## Work task
Work through the data below and give the number of lines holding the word "Curation", without any other text.

## Records supplied
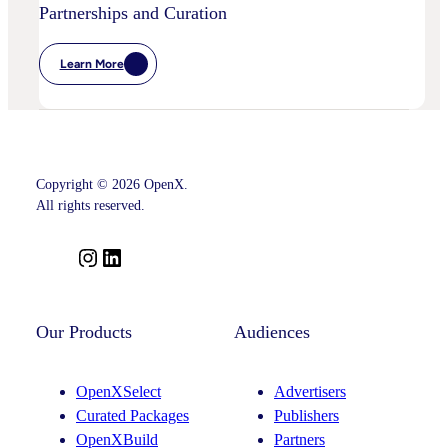
Partnerships and Curation
Learn More
:
OpenX
Advances
Intelligent
SSP
Strategy
With
Key
Copyright © 2026 OpenX.
Leadership
Appointments
All rights reserved.
Across
Product,
Partnerships
I
L
And
n
i
Curation
s
n
t
k
Our Products
Audiences
a
e
g
d
OpenXSelect
Advertisers
r
I
Curated Packages
Publishers
a
n
OpenXBuild
Partners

## Exercise solution
2